Transcribed page contents:
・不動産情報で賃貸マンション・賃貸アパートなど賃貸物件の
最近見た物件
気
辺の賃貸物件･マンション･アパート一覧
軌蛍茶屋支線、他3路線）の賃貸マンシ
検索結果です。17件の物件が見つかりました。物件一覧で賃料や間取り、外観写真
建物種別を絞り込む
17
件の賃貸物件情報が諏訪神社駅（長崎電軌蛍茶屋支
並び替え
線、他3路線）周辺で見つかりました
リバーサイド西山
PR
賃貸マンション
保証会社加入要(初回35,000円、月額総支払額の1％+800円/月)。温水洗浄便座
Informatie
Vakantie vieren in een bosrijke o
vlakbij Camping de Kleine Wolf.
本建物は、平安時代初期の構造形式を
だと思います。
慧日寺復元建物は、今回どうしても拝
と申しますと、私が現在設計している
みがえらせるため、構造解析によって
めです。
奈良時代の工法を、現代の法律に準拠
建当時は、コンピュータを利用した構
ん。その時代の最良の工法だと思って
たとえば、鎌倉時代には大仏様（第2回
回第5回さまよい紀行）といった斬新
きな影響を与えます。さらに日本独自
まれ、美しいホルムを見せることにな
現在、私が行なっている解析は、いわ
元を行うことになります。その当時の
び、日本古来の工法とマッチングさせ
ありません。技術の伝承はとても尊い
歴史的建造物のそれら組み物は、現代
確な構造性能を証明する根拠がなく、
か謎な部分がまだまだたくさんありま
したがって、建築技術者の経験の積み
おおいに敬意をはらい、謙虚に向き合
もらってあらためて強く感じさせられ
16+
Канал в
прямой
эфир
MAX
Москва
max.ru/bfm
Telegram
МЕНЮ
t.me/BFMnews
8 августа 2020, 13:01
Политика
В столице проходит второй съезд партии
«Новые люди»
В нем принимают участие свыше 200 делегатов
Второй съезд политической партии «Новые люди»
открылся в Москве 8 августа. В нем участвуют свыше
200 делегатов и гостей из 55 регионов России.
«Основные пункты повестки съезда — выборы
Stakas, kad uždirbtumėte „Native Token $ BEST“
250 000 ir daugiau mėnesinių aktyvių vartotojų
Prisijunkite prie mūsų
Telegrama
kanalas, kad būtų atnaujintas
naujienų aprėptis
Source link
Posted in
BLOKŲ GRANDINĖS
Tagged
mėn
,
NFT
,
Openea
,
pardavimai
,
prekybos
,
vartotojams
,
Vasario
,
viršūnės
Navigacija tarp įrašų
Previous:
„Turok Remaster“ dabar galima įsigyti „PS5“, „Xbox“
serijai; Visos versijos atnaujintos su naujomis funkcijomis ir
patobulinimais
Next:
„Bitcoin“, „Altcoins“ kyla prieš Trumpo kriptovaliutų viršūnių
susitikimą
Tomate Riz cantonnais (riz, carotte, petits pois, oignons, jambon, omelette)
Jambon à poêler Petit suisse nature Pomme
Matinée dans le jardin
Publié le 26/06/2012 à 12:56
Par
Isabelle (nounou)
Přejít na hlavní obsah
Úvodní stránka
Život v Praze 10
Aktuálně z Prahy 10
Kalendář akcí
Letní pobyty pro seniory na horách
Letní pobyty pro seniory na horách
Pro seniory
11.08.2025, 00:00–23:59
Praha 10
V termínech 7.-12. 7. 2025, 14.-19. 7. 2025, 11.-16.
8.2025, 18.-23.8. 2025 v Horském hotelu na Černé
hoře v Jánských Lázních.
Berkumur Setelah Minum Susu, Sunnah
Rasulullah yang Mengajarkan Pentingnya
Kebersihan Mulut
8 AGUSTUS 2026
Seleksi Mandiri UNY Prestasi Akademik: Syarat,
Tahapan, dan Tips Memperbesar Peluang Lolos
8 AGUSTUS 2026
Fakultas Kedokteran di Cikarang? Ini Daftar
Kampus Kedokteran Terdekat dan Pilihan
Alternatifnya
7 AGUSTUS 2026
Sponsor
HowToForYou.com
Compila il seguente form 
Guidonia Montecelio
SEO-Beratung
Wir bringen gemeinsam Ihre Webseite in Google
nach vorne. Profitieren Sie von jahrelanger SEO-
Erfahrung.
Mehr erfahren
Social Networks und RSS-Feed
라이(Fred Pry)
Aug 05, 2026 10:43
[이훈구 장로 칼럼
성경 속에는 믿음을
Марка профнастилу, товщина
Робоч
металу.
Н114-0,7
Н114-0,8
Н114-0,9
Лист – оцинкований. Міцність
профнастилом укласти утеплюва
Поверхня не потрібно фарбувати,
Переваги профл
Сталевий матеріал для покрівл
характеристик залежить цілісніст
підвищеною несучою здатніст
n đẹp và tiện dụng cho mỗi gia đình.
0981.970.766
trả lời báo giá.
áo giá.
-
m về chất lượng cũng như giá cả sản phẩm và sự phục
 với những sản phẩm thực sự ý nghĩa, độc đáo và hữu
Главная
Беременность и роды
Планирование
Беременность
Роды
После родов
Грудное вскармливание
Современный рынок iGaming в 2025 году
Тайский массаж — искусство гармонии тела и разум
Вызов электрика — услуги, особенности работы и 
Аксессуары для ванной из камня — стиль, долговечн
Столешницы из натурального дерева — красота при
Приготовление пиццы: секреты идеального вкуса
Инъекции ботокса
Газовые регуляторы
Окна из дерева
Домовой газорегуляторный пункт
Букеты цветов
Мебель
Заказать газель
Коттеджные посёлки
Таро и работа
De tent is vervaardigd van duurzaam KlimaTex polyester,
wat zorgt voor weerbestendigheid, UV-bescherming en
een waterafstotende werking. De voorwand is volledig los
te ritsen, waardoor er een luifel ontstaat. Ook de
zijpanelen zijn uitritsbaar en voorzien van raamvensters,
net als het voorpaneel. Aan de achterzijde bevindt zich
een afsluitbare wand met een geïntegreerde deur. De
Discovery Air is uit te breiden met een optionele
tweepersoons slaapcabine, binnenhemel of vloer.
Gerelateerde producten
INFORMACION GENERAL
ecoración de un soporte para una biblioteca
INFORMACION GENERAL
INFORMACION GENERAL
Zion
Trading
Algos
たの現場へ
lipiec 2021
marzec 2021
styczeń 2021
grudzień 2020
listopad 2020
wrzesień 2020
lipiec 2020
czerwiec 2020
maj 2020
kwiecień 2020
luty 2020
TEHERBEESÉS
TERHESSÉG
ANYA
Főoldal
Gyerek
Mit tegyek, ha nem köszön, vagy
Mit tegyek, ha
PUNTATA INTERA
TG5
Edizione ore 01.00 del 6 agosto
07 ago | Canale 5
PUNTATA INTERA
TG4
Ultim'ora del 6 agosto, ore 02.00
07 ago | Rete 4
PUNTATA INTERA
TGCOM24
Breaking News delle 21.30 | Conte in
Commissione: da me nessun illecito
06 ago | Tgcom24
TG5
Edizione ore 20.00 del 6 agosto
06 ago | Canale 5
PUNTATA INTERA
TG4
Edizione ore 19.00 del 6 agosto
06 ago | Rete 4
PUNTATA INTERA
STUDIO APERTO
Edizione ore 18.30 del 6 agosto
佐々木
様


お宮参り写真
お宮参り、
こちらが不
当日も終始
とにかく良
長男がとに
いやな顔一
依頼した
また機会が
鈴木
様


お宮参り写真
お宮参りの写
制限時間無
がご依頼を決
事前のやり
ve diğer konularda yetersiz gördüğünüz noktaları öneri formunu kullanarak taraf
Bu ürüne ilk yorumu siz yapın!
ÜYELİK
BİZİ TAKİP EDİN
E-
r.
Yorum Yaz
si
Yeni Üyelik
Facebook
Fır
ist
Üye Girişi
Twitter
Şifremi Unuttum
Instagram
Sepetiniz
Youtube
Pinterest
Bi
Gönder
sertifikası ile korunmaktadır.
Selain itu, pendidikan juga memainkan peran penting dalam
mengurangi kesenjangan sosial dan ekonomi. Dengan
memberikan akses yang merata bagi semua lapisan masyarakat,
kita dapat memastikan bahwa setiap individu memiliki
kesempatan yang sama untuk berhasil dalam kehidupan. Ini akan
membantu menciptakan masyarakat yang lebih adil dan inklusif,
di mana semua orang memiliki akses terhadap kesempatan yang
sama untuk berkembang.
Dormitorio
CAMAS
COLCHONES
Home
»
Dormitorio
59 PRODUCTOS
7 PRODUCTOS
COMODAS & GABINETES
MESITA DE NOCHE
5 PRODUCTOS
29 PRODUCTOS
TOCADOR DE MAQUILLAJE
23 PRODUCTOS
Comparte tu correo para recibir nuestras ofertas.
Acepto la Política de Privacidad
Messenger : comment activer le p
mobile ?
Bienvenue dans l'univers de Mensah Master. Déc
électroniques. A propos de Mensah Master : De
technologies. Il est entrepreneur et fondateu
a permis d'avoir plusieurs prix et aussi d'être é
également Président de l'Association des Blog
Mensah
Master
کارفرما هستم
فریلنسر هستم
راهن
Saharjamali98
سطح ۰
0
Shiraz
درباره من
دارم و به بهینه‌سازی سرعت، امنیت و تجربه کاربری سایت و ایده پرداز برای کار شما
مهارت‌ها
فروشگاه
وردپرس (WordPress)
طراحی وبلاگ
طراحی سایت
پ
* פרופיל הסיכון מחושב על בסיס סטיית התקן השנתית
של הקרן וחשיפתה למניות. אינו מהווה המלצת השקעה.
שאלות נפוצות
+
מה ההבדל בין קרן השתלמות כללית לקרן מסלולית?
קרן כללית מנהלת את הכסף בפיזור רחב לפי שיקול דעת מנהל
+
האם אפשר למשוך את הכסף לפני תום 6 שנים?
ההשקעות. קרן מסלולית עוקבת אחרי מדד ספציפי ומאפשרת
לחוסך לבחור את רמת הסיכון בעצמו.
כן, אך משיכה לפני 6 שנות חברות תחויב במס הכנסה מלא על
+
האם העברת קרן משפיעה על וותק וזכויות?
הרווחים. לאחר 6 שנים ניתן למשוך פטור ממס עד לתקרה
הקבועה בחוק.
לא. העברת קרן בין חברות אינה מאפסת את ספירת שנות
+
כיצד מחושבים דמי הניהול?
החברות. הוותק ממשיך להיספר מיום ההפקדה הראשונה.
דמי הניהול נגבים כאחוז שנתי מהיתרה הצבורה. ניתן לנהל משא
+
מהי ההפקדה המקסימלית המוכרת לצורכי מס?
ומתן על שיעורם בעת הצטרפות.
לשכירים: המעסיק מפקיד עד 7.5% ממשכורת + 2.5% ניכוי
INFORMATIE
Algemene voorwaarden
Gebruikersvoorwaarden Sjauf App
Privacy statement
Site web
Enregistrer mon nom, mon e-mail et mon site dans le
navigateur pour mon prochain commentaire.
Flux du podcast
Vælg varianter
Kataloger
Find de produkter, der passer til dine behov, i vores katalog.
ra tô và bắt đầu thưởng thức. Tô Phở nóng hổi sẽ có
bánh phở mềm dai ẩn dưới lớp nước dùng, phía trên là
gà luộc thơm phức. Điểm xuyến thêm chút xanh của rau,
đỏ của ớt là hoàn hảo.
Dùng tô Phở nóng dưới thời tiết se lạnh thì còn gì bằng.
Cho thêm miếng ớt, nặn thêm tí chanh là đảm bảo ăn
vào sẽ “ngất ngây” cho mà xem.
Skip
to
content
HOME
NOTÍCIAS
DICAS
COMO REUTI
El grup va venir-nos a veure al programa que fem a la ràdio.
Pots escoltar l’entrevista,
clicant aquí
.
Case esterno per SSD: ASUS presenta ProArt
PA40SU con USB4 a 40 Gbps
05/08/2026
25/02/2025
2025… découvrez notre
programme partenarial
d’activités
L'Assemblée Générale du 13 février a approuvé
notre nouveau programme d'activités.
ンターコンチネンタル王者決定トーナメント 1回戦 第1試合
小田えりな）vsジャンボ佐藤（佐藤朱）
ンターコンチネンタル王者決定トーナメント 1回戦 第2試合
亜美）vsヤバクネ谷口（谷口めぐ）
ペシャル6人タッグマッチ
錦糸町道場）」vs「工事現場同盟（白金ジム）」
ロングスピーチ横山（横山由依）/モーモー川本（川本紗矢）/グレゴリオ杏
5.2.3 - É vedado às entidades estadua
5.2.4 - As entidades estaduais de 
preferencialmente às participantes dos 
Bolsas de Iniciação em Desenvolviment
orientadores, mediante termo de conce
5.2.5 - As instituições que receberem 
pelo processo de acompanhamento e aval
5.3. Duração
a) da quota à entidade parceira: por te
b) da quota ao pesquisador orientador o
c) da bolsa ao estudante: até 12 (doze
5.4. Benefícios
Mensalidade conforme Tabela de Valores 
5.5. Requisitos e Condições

**Problem requirements**: The lines you need are those containing "semua"; find them in the records and copy them.

**Response area**:
memberikan akses yang merata bagi semua lapisan masyarakat,
di mana semua orang memiliki akses terhadap kesempatan yang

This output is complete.